Ow, but yay
“So she told me to wear a band underneath the elbow.”
The physical therapist shook her head. “Bet that didn’t help. Probably made things worse.”
“Yep.”
“Figured. This has got ‘ulnar nerve’ written all over it.”
Well, woo-hoo, that’s only what I’ve thought all along. All injury aside, it’s a considerable relief to feel correctly diagnosed!
The diagnostic process involved all kinds of bendy-twisty “tell me when it hurts” “OW!” tricks, as well as measurements of how much joint movement I have (not as much as I should in several places) and how much strength I have in my hand and fingers (ditto; the last two fingers of my left hand are pretty impressively useless).
She loved my ganglion cyst (it is a beaut) , and enjoyed telling me that I’m the first person she’s met in seventeen years of practice with substantially greater grip strength in the non-dominant injured hand. (Yeah.

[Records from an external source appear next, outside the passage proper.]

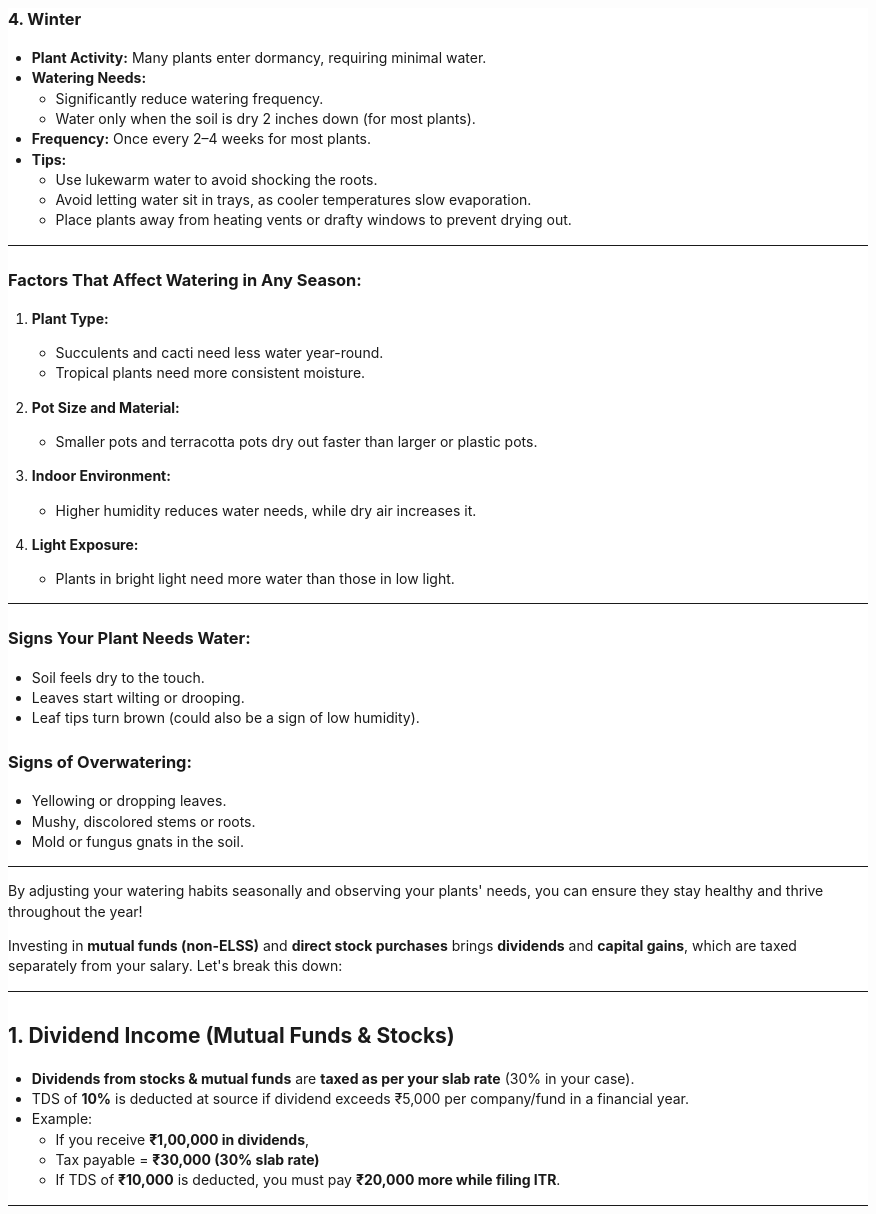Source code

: 
### **4. Winter**  
- **Plant Activity:** Many plants enter dormancy, requiring minimal water.  
- **Watering Needs:**  
  - Significantly reduce watering frequency.  
  - Water only when the soil is dry 2 inches down (for most plants).  
- **Frequency:** Once every 2–4 weeks for most plants.  
- **Tips:**  
  - Use lukewarm water to avoid shocking the roots.  
  - Avoid letting water sit in trays, as cooler temperatures slow evaporation.  
  - Place plants away from heating vents or drafty windows to prevent drying out.  

---

### **Factors That Affect Watering in Any Season:**  
1. **Plant Type:**  
   - Succulents and cacti need less water year-round.  
   - Tropical plants need more consistent moisture.  

2. **Pot Size and Material:**  
   - Smaller pots and terracotta pots dry out faster than larger or plastic pots.  

3. **Indoor Environment:**  
   - Higher humidity reduces water needs, while dry air increases it.  

4. **Light Exposure:**  
   - Plants in bright light need more water than those in low light.  

---

### **Signs Your Plant Needs Water:**  
- Soil feels dry to the touch.  
- Leaves start wilting or drooping.  
- Leaf tips turn brown (could also be a sign of low humidity).  

### **Signs of Overwatering:**  
- Yellowing or dropping leaves.  
- Mushy, discolored stems or roots.  
- Mold or fungus gnats in the soil.  

---

By adjusting your watering habits seasonally and observing your plants' needs, you can ensure they stay healthy and thrive throughout the year!

Investing in **mutual funds (non-ELSS)** and **direct stock purchases** brings **dividends** and **capital gains**, which are taxed separately from your salary. Let's break this down:

---

## **1. Dividend Income (Mutual Funds & Stocks)**
- **Dividends from stocks & mutual funds** are **taxed as per your slab rate** (30% in your case).
- TDS of **10%** is deducted at source if dividend exceeds ₹5,000 per company/fund in a financial year.
- Example:  
  - If you receive **₹1,00,000 in dividends**,  
  - Tax payable = **₹30,000 (30% slab rate)**
  - If TDS of **₹10,000** is deducted, you must pay **₹20,000 more while filing ITR**.

---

Go figure. I wasn’t expecting that either.)
What it works out to is that the anatomy of my arm around the ulnar nerve is a hellacious mess in several places. (Forget double-crush. We’re talking quadruple or worse.) The radial and median nerves, while not super-hurt the way the ulnar nerve is, aren’t entirely happy either. Moreover, I’ve got some over-tight musculature in the neck and shoulders that isn’t helping.

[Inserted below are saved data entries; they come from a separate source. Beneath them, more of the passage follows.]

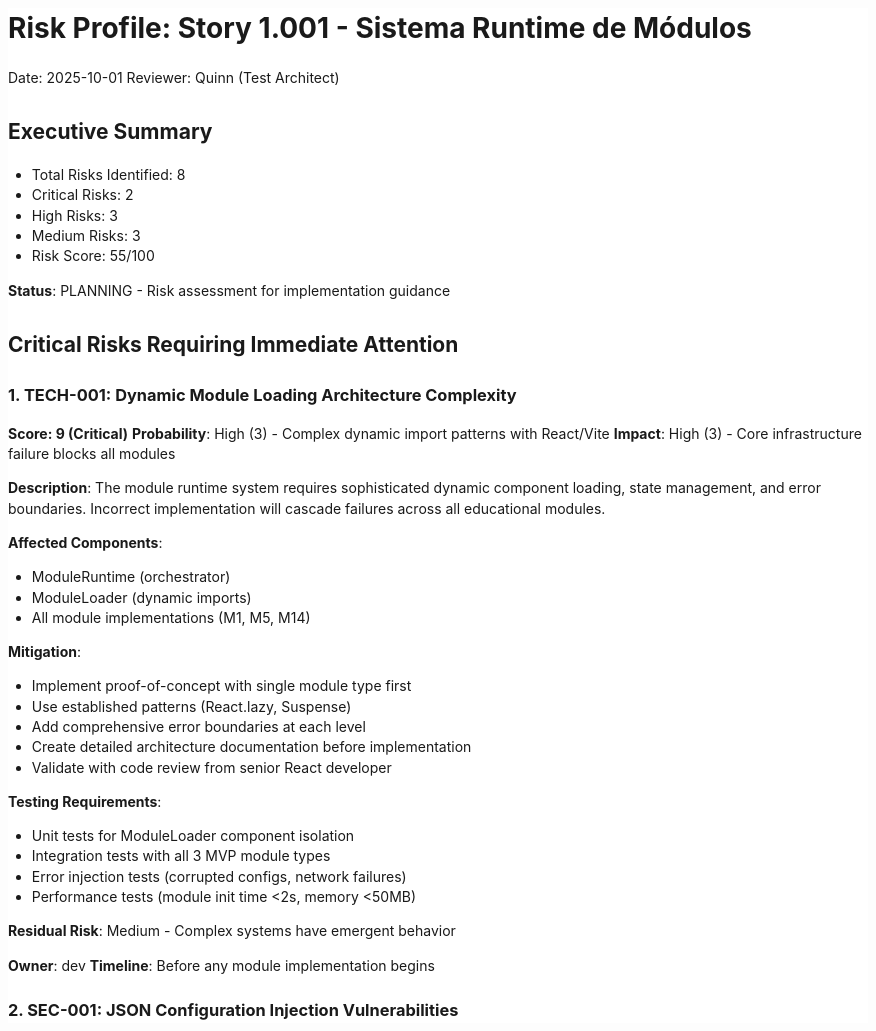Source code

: # Risk Profile: Story 1.001 - Sistema Runtime de Módulos

Date: 2025-10-01
Reviewer: Quinn (Test Architect)

## Executive Summary

- Total Risks Identified: 8
- Critical Risks: 2
- High Risks: 3
- Medium Risks: 3
- Risk Score: 55/100

**Status**: PLANNING - Risk assessment for implementation guidance

## Critical Risks Requiring Immediate Attention

### 1. TECH-001: Dynamic Module Loading Architecture Complexity

**Score: 9 (Critical)**
**Probability**: High (3) - Complex dynamic import patterns with React/Vite
**Impact**: High (3) - Core infrastructure failure blocks all modules

**Description**: The module runtime system requires sophisticated dynamic component loading, state management, and error boundaries. Incorrect implementation will cascade failures across all educational modules.

**Affected Components**:
- ModuleRuntime (orchestrator)
- ModuleLoader (dynamic imports)
- All module implementations (M1, M5, M14)

**Mitigation**:
- Implement proof-of-concept with single module type first
- Use established patterns (React.lazy, Suspense)
- Add comprehensive error boundaries at each level
- Create detailed architecture documentation before implementation
- Validate with code review from senior React developer

**Testing Requirements**:
- Unit tests for ModuleLoader component isolation
- Integration tests with all 3 MVP module types
- Error injection tests (corrupted configs, network failures)
- Performance tests (module init time <2s, memory <50MB)

**Residual Risk**: Medium - Complex systems have emergent behavior

**Owner**: dev
**Timeline**: Before any module implementation begins

### 2. SEC-001: JSON Configuration Injection Vulnerabilities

So she did some more bendy-twisty things to my neck, and some pokey-proddy-rubby things to my arm that hurt like dammit; I found myself involuntarily protesting what she did to the outer edge of my forearm beneath the elbow. She did, however, restore some range-of-motion and reduce some tenderness—I stretched my left arm straight without elbow pain for the first time in months.
She seemed a little disappointed at not getting better results. Me, I’m absolutely ecstatic at any results at all. Right now I’m rather sore (though I have to actually do bendy-twisty things to feel sore; at rest, my arm feels fine), but happier than I’ve been since I started this quest in April. For the first time, I feel like something can be done to fix what I’ve done to myself.
Back in this Friday, then again two Mondays after that. Life is good.